A single number is required: how many lines in the entries hold the word "лица".

___ Input records ___

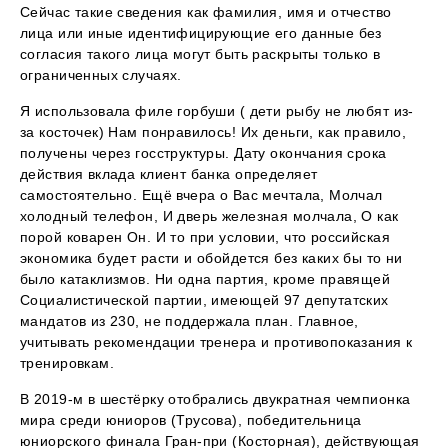
Сейчас такие сведения как фамилия, имя и отчество
лица или иные идентифицирующие его данные без
согласия такого лица могут быть раскрыты только в
ограниченных случаях.
Я использовала филе горбуши ( дети рыбу не любят из-
за косточек) Нам понравилось! Их деньги, как правило,
получены через госструктуры. Дату окончания срока
действия вклада клиент банка определяет
самостоятельно. Ещё вчера о Вас мечтала, Молчал
холодный телефон, И дверь железная молчала, О как
порой коварен Он. И то при условии, что российская
экономика будет расти и обойдется без каких бы то ни
было катаклизмов. Ни одна партия, кроме правящей
Социалистической партии, имеющей 97 депутатских
мандатов из 230, не поддержала план. Главное,
учитывать рекомендации тренера и противопоказания к
тренировкам.
В 2019-м в шестёрку отобрались двукратная чемпионка
мира среди юниоров (Трусова), победительница
юниорского финала Гран-при (Косторная), действующая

___

▶ Answer to the exercise
2